For me, my ideal writing goal is five pages a day. With chapters of approximately 15 pages, that’s three days per chapter, right? Uh, not usually. Five pages a day is when I’m really cranking out the words, inspiration is flowing, my muse is in the room (and cooperative). Three pages are the minimum acceptable pages per day for me. But what about the times when the words aren’t flowing, when I really don’t know what happens next?
I write something, because in the words of “La Nora,” you can’t fix a blank page.
I’ve recently finished writing my sixth book, and I’ve finally realized that it’s easier for me to face a blank page of paper than a blinking cursor in an empty Word document. I used to think it was because a blank computer page was simply more intimidating than a blank journal page. That may be true, but the words just seem to flow easier from my brain to a fountain pen to a blank page. There’s more of a visceral connection. As a result, I now save myself a lot of blank-page angst and write the first draft of each chapter in longhand. I give myself permission to write something, anything.

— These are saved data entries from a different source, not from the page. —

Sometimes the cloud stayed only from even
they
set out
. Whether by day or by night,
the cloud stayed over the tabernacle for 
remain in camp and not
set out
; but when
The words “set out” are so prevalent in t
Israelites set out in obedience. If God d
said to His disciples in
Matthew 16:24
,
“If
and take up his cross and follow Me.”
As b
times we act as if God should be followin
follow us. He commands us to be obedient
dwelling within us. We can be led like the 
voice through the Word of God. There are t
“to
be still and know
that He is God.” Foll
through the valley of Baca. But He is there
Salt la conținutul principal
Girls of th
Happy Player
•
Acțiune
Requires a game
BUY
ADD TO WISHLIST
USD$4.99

I explore my plot and characters on the page, to talk to myself on the page and work out ideas, and even to write what I know to be crap that I’ll be tossing in the literal or electronic trash can later. Because I can’t fix something that ain’t there. For those of you who (like me) shoveled cow manure into the dirt of the family garden when you were kids—you know that it takes a lot of crap to grow a good garden.
Nobody gets it right the first time; and heck, sometimes not even the second or third time. For me, first drafts are about just getting the story down. The second draft is for bringing it to life. The details, the nuances, digging deep for the sub-plots and motivations that didn’t (and couldn’t) make themselves known to me until I had the entire story down.

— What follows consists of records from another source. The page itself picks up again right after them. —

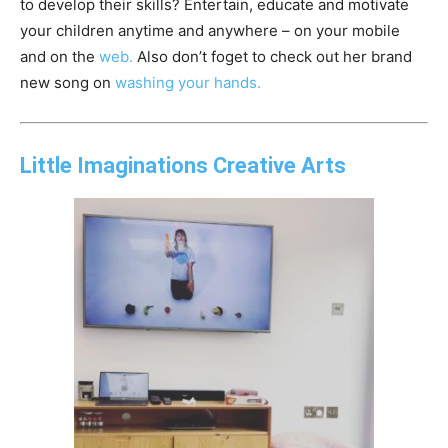
to develop their skills? Entertain, educate and motivate
your children anytime and anywhere – on your mobile
and on the
web.
Also don’t foget to check out her brand
new song on
washing your hands.
Little Imaginations Creative Arts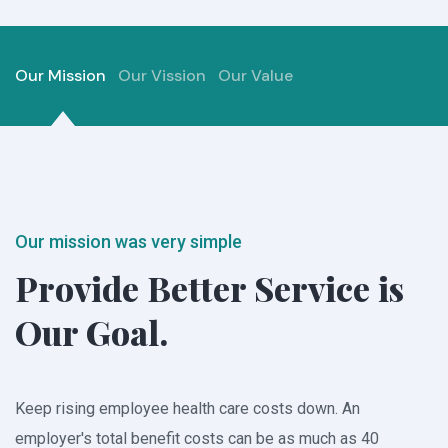
Our Mission
Our Vission
Our Value
Our mission was very simple
Provide Better Service
is
Our Goal.
Keep rising employee health care costs down. An
employer's total benefit costs can be as much as 40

Unless you’re blessed, lucky, or unbelievably skilled, your first draft is going to be what we southerners call “butt ugly.” Mine are, and I’ve accepted that. There’s the struggle to get what’s in my head onto the paper and then to the screen. But mainly my problem is that I’m still working out the guts of the story while I’m writing it. I know the beginning, some scenes scattered throughout the book, and I know the ending. The trick is to come up with the elements that link all of those together—to create the story.
Writing, weaving a story, creating a world that’s never existed before, is fun—at least it should be. So give yourself permission to play.